▶ **Records provided**
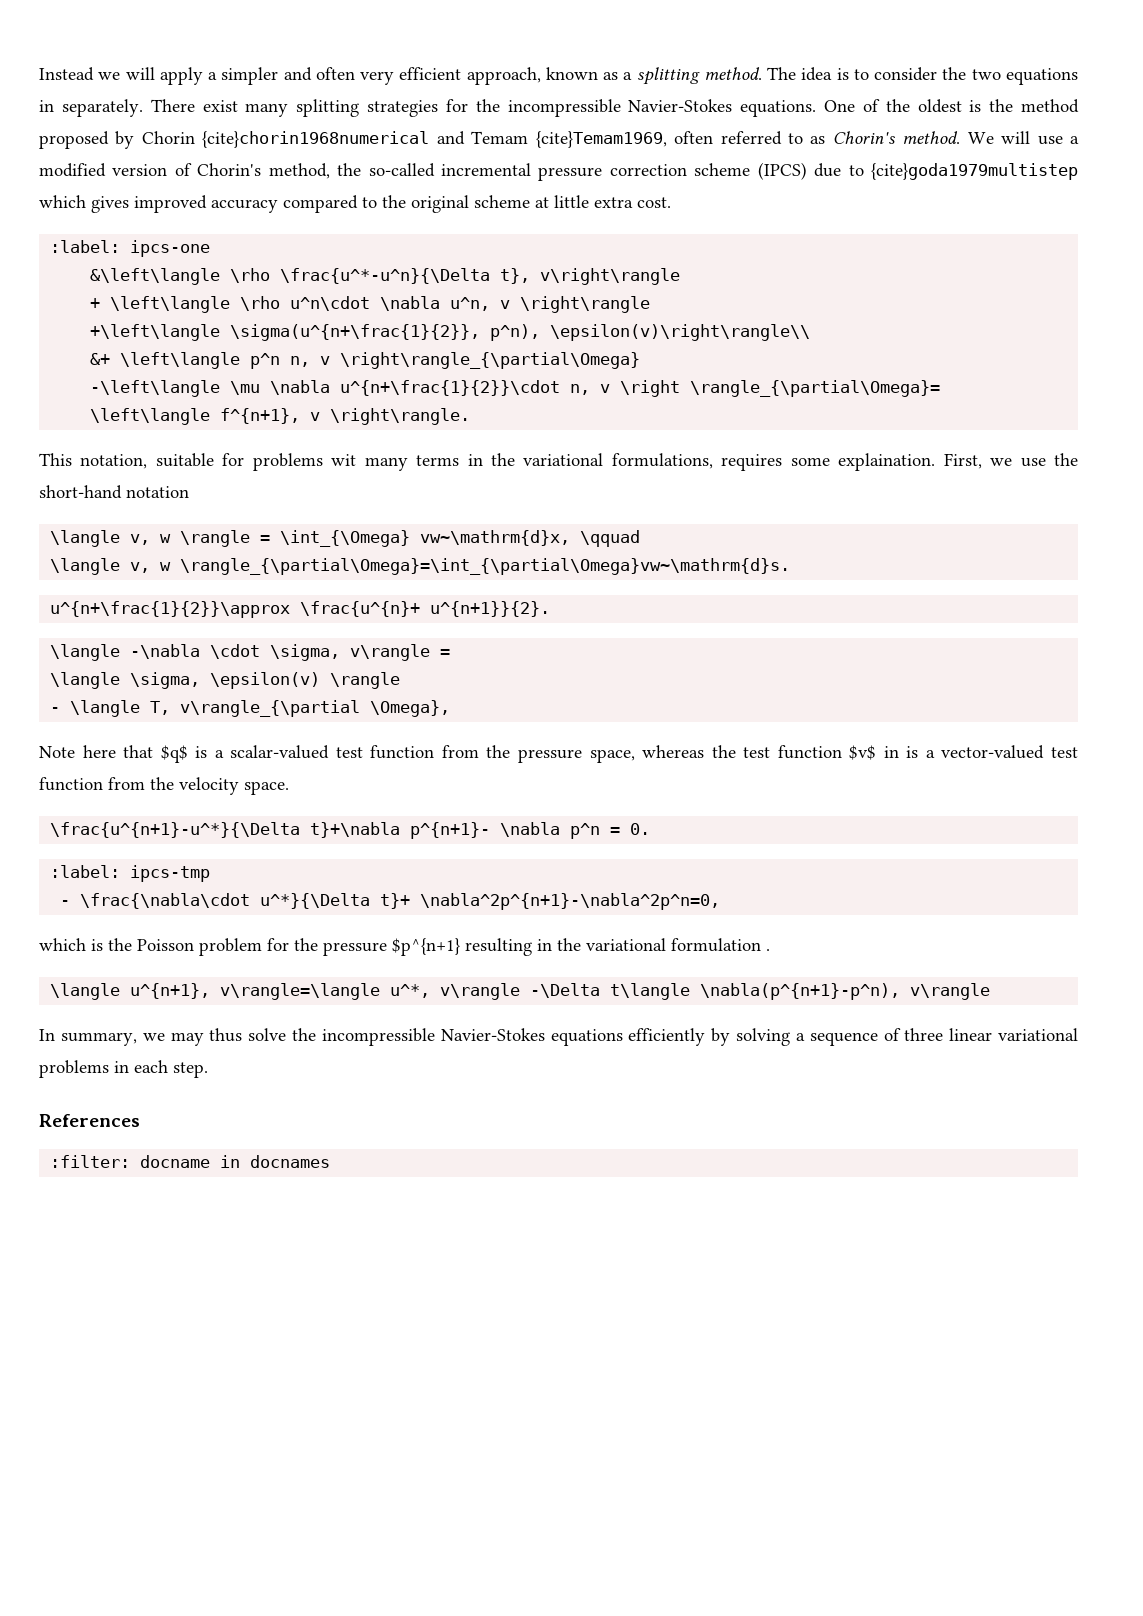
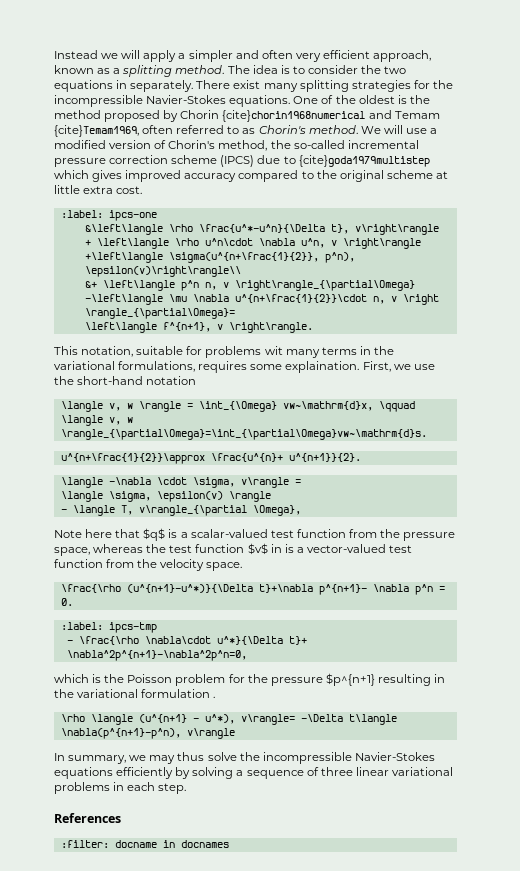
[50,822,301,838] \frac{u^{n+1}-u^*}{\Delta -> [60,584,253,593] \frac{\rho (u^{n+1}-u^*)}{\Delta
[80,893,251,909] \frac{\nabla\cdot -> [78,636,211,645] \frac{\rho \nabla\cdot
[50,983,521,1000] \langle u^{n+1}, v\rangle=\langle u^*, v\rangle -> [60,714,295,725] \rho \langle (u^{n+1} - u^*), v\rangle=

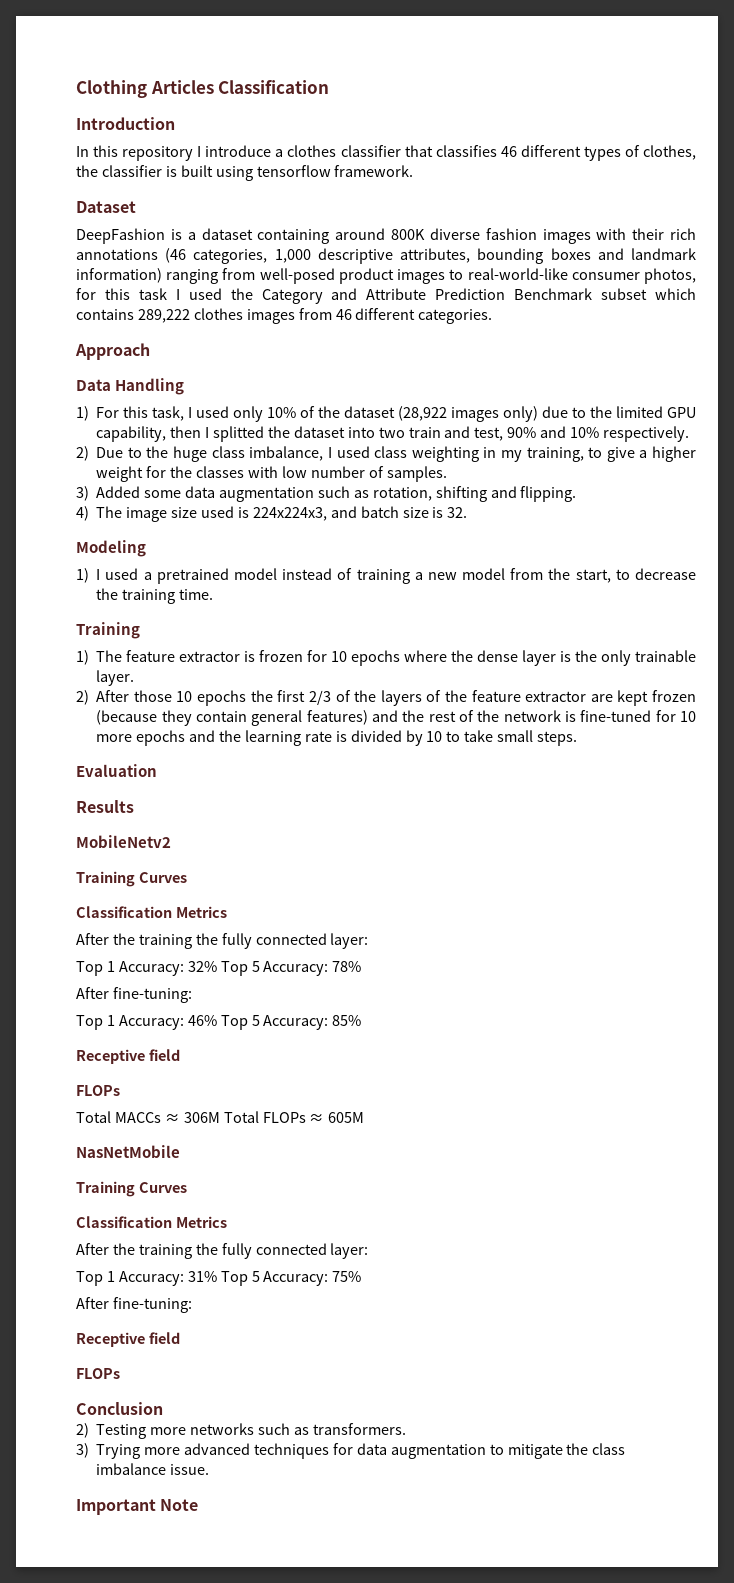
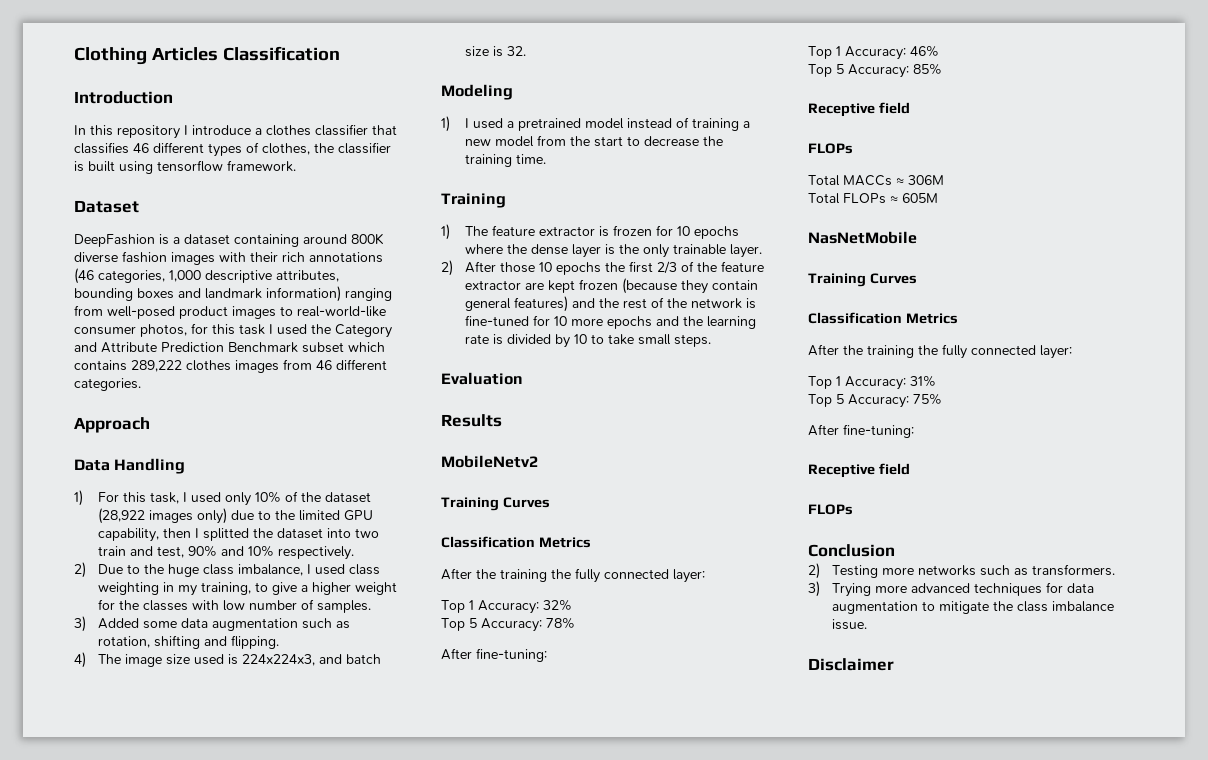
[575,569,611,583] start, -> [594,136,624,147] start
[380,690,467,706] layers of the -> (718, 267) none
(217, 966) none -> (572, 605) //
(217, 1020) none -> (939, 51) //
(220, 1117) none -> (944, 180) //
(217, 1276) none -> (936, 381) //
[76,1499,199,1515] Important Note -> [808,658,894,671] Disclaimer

--

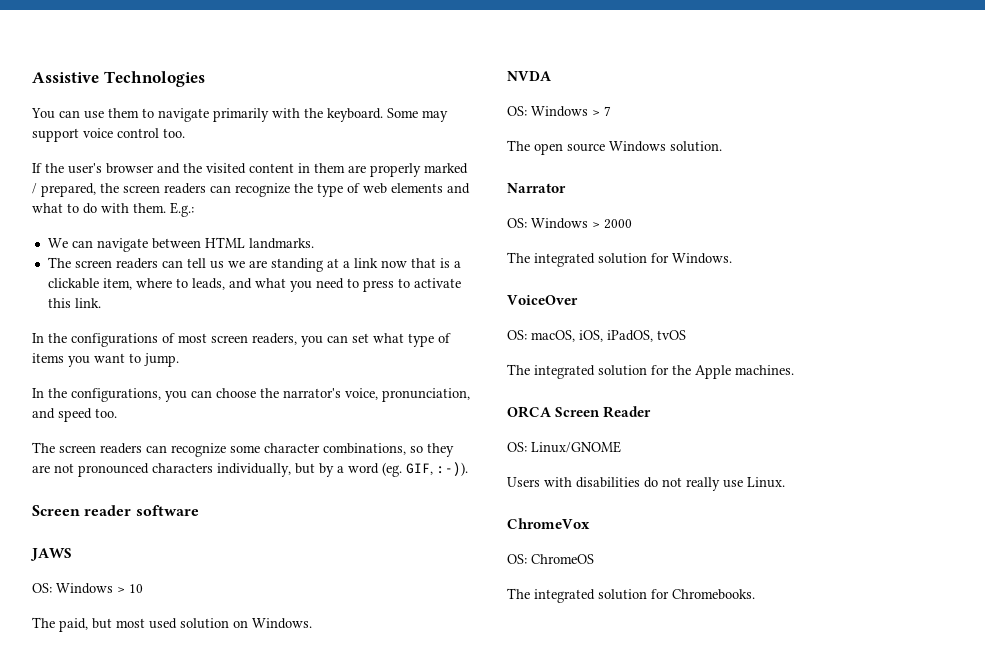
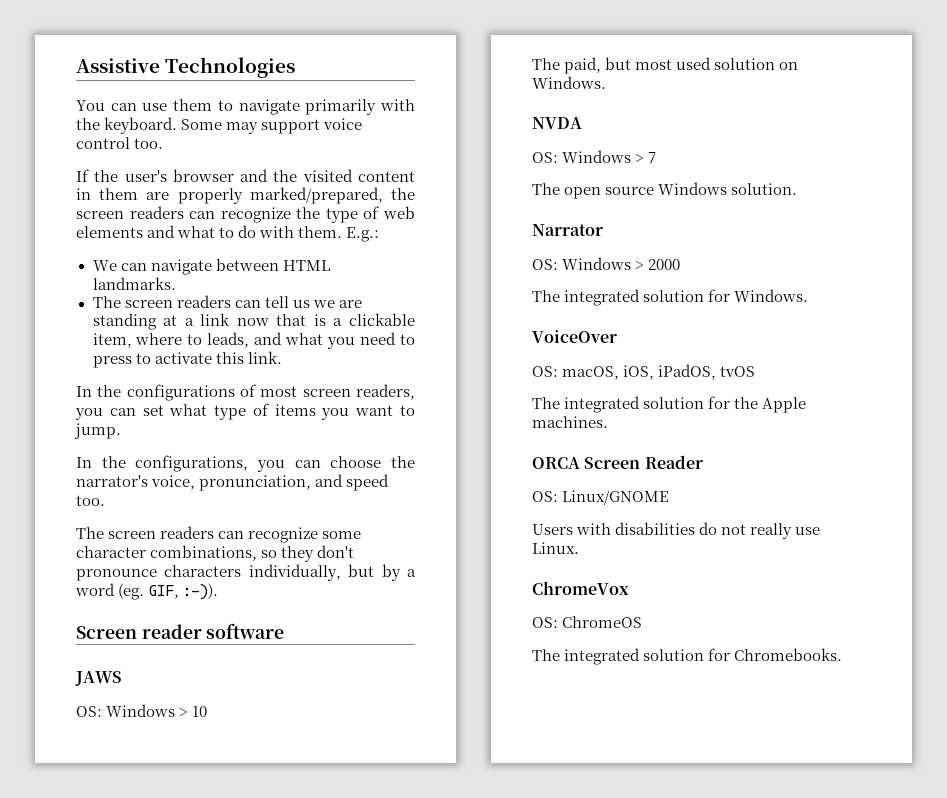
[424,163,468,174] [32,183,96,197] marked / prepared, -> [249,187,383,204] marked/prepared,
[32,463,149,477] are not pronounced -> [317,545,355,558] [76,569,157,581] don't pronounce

▶ **Task instructions**
Above are the lines; repeat exactly the ones from the line containing "(217, 1276) none -> (936, 381) //" down to the line containing "[76,1499,199,1515] Important Note", both inclusive.

▶ **Task result**
(217, 1276) none -> (936, 381) //
[76,1499,199,1515] Important Note -> [808,658,894,671] Disclaimer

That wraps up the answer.